AI Agent Skills: Procedural Knowledge via Markdown

Skill Structure Delivers Step-by-Step Workflows

AI agents excel at reasoning and facts (e.g., Kubernetes architecture, SQL history, unladen swallow airspeed) but fail on procedural tasks like 47-step compliant financial reports without exhaustive prompting or risky guessing. Skills solve this with a skill.md markdown file in a folder: YAML frontmatter mandates 'name' (e.g., PDF Builder) and 'description' as the trigger condition (e.g., "use when user asks to extract a PDF"), which the LLM matches via reasoning. Below frontmatter, plain markdown provides instructions, rules, step-by-step workflows, input/output examples. Optional folders enhance: /scripts for executable JS/Python/Bash; /references for extra docs loaded on need; /assets for templates/data files. This teaches agents exact sequences and judgment, versionable via Git, portable between platforms.

Impact: Replaces per-task 47-step prompts with reusable, trigger-activated procedures, enabling agents to handle repeatable tasks reliably without context bloat.
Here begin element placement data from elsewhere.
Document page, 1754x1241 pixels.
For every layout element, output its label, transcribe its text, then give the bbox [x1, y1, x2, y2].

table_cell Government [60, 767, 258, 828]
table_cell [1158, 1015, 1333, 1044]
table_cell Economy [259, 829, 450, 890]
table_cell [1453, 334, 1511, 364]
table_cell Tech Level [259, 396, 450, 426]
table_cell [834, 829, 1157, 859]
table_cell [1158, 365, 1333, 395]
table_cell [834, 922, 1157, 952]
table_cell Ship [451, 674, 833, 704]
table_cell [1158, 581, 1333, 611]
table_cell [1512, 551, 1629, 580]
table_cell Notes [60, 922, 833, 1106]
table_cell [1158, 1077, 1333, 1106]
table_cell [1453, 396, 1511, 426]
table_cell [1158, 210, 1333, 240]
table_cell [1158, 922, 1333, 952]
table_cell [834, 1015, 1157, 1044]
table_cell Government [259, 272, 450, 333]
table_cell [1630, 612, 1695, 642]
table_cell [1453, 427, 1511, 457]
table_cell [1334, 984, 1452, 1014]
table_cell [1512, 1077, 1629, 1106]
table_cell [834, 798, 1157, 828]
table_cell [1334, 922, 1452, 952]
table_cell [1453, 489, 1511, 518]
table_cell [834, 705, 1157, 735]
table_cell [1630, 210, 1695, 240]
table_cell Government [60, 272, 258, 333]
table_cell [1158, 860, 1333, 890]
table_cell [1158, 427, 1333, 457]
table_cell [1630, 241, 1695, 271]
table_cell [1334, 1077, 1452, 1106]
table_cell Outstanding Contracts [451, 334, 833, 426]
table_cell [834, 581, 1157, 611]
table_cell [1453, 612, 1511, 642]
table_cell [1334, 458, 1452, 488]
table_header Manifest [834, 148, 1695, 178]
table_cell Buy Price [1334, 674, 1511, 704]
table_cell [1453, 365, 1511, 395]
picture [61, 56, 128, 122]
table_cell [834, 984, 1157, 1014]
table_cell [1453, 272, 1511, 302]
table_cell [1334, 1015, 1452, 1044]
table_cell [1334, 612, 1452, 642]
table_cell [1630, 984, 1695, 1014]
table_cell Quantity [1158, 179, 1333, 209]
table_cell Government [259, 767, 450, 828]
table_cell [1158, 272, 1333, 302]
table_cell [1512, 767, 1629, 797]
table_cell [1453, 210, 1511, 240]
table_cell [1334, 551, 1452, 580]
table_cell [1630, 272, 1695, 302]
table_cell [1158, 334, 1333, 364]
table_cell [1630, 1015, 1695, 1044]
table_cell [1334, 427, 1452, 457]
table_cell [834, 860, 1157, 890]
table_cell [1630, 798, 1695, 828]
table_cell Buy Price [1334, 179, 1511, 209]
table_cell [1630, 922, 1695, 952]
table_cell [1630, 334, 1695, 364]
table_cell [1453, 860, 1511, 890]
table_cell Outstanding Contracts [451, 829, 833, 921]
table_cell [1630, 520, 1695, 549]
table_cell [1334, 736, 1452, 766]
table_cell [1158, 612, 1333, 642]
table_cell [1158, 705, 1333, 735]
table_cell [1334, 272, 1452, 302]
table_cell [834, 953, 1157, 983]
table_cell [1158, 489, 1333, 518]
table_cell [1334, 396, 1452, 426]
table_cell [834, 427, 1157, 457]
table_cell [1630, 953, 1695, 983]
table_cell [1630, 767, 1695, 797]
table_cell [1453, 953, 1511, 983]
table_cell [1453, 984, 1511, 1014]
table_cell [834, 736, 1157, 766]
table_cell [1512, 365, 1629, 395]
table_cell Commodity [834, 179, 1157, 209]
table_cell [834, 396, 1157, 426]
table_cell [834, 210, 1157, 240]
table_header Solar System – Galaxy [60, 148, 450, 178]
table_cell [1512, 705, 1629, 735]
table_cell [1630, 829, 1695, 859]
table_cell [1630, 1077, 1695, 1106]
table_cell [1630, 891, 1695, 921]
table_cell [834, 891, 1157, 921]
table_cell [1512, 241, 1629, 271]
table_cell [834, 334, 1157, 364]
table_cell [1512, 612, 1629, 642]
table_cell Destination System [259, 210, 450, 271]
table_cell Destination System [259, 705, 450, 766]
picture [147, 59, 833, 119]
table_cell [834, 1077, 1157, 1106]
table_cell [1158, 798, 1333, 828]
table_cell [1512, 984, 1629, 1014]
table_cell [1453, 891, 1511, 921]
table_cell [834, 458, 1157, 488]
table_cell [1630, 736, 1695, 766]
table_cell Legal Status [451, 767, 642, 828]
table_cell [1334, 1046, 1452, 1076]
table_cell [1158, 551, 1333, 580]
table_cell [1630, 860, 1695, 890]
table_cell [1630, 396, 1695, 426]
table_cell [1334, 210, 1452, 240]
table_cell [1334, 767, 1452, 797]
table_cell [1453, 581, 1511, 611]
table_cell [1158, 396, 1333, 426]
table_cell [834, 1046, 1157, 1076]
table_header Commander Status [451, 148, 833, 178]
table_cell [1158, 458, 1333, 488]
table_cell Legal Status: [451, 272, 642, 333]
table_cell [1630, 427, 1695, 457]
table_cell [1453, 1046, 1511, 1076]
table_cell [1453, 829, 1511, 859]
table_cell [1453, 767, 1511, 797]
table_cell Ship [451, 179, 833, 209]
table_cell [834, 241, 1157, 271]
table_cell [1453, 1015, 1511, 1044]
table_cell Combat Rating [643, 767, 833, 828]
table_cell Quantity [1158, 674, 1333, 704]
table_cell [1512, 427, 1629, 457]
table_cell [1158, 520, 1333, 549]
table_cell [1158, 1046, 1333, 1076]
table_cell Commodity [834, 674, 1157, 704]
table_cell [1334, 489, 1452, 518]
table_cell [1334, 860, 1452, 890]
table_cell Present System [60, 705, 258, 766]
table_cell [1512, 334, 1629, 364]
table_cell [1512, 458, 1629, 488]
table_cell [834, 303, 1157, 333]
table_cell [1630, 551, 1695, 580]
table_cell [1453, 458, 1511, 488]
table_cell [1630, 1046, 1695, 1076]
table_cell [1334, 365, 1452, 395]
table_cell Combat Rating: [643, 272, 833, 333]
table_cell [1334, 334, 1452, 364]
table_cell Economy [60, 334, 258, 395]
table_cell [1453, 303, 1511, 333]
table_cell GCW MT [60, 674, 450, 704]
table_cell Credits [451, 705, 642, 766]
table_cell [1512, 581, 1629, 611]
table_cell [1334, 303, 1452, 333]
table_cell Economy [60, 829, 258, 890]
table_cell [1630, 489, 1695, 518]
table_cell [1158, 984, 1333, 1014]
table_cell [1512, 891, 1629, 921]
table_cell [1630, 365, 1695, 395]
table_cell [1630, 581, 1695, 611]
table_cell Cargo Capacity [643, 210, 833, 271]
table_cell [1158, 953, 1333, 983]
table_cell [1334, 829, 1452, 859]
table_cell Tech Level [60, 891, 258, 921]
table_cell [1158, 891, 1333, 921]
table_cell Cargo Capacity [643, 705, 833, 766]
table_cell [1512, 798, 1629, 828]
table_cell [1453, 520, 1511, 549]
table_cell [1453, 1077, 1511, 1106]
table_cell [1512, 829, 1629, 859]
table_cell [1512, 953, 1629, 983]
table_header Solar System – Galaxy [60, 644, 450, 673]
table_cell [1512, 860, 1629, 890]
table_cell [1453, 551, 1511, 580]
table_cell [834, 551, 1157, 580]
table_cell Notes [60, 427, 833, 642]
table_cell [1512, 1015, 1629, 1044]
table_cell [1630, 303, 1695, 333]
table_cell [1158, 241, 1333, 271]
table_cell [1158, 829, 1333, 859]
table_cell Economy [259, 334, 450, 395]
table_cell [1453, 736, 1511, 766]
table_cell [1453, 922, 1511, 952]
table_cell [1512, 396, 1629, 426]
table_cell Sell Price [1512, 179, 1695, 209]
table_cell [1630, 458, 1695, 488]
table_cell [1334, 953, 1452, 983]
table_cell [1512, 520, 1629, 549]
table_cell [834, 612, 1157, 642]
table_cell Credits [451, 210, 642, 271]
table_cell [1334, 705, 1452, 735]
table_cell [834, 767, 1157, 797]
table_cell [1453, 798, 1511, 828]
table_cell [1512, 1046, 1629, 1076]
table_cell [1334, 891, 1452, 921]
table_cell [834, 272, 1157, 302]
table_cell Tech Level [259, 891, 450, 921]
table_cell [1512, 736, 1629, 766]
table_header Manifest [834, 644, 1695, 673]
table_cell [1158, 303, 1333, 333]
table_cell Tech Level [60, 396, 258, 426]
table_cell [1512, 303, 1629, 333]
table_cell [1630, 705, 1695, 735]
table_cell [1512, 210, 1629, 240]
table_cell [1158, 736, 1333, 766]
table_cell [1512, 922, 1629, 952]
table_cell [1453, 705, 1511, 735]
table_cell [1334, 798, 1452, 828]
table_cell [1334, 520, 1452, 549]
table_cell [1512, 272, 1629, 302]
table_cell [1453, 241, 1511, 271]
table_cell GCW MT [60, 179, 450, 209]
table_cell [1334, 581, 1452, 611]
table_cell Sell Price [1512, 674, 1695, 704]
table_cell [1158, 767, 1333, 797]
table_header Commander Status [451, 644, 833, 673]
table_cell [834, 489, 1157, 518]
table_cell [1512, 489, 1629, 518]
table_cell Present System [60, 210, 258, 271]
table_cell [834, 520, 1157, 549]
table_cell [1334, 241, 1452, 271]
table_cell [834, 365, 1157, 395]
Progressive Disclosure Scales to Hundreds of Skills

Loading full details from hundreds of skills at startup exhausts LLM token budgets. Progressive disclosure uses 3 tiers: Tier 1 loads only name/description metadata (handful of tokens per skill, like a table of contents). Tier 2 pulls full skill.md body when LLM reasoning matches task to description. Tier 3 loads optional /scripts, /references, /assets only for specific needs. Agent starts lightweight, expands context just-in-time.
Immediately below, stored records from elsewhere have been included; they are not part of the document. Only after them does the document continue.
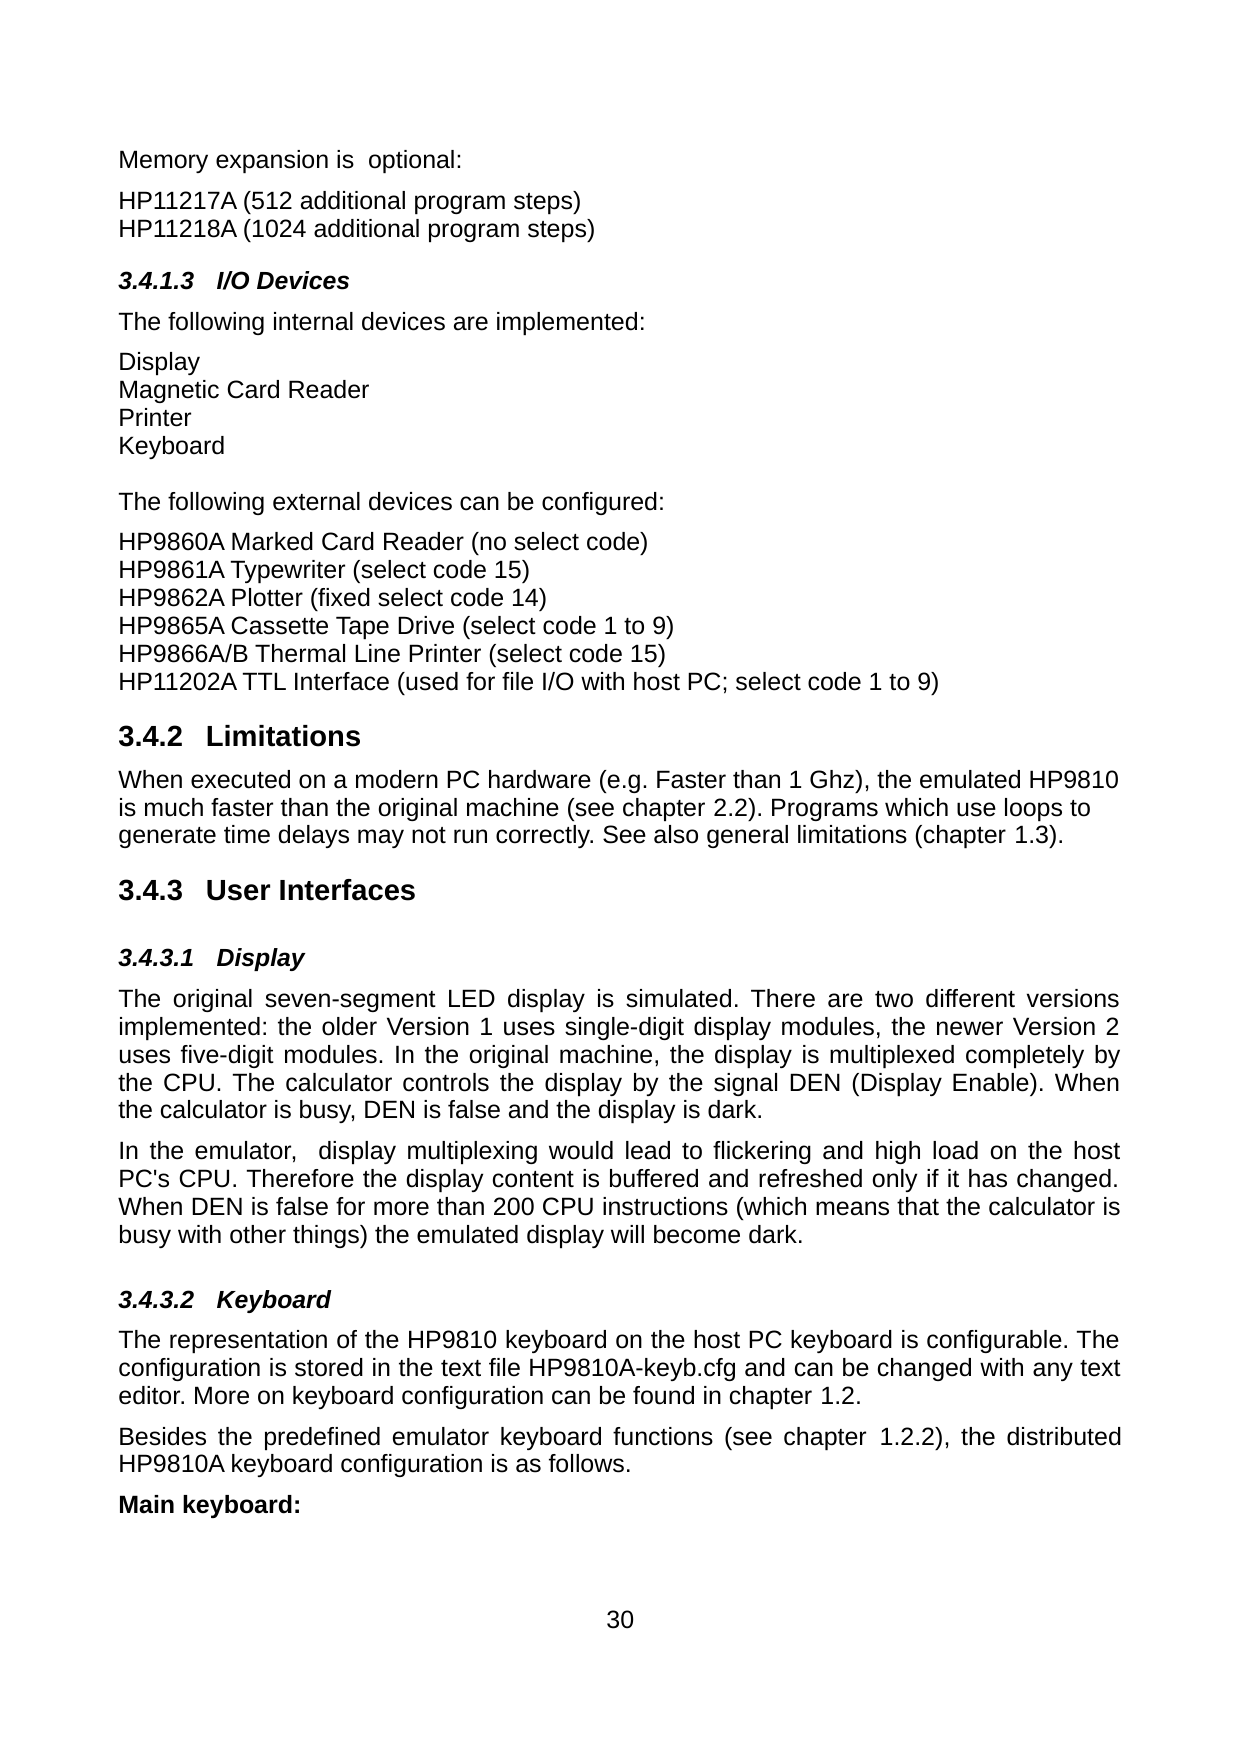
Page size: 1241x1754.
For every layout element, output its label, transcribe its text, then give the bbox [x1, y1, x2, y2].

text HP9866A/B Thermal Line Printer (select code 15) [118, 639, 1122, 667]
subtitle Limitations [118, 720, 1122, 753]
subtitle Keyboard [118, 1286, 1122, 1313]
text Main keyboard: [118, 1491, 1122, 1518]
text The following external devices can be configured: [118, 487, 1122, 515]
text HP9862A Plotter (fixed select code 14) [118, 584, 1122, 612]
subtitle User Interfaces [118, 874, 1122, 907]
text Display [118, 348, 1122, 376]
text HP9860A Marked Card Reader (no select code) [118, 528, 1122, 556]
text The representation of the HP9810 keyboard on the host PC keyboard is configurable. The configuration is stored in the text file HP9810A-keyb.cfg and can be changed with any text editor. More on keyboard configuration can be found in chapter 1.2. [118, 1326, 1122, 1410]
text In the emulator, display multiplexing would lead to flickering and high load on the host PC's CPU. Therefore the display content is buffered and refreshed only if it has changed. When DEN is false for more than 200 CPU instructions (which means that the calculator is busy with other things) the emulated display will become dark. [118, 1137, 1122, 1248]
text HP11217A (512 additional program steps) [118, 186, 1122, 214]
text The original seven-segment LED display is simulated. There are two different versions implemented: the older Version 1 uses single-digit display modules, the newer Version 2 uses five-digit modules. In the original machine, the display is multiplexed completely by the CPU. The calculator controls the display by the signal DEN (Display Enable). When the calculator is busy, DEN is false and the display is dark. [118, 984, 1122, 1124]
subtitle I/O Devices [118, 267, 1122, 295]
text When executed on a modern PC hardware (e.g. Faster than 1 Ghz), the emulated HP9810 is much faster than the original machine (see chapter 2.2). Programs which use loops to generate time delays may not run correctly. See also general limitations (chapter 1.3). [118, 766, 1122, 849]
text The following internal devices are implemented: [118, 307, 1122, 335]
text HP11218A (1024 additional program steps) [118, 214, 1122, 242]
text HP9861A Typewriter (select code 15) [118, 556, 1122, 584]
text Memory expansion is optional: [118, 146, 1122, 174]
text Keyboard [118, 432, 1122, 459]
text Printer [118, 404, 1122, 432]
text Magnetic Card Reader [118, 376, 1122, 404]
subtitle Display [118, 944, 1122, 972]
text HP11202A TTL Interface (used for file I/O with host PC; select code 1 to 9) [118, 667, 1122, 695]
text Besides the predefined emulator keyboard functions (see chapter 1.2.2), the distributed HP9810A keyboard configuration is as follows. [118, 1422, 1122, 1478]
text HP9865A Cassette Tape Drive (select code 1 to 9) [118, 612, 1122, 639]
Impact: Handles 100+ skills without overwhelming context windows, ensuring fast startup and relevant knowledge injection, critical for production agents.

Skills Provide Procedural Memory, Complementing Other Methods

Skills target procedural knowledge (how-to sequences with judgment), mirroring human procedural memory (e.g., riding a scooter in Rome). Compare:

MCP (Model Context Protocol): Grants tool/API access but not when/how to use.
RAG: Supplies factual chunks from knowledge bases but no workflows.
Fine-tuning: Bakes knowledge into weights (permanent but costly, breaks on model updates).

Skills integrate with these—MCP for invocation capability, skills for timing/judgment; RAG for facts during execution. As files, skills update easily, no retraining needed. Open standard at agentskills.io (Apache 2.0) adopted by Claude Code, OpenAI Codex, others—build once, run anywhere.

Impact: Agents gain human-like memory types (semantic=RAG, episodic=chat logs, procedural=skills), turning general LLMs into task specialists.

Security: Audit Scripts Like Dependencies

Skills' power from executable scripts (file system, env vars, API keys) risks prompt injection, tool poisoning, malware in public skills. Treat as software deps: review code before local execution.

Impact: Enables safe, powerful automation while avoiding common open ecosystem pitfalls.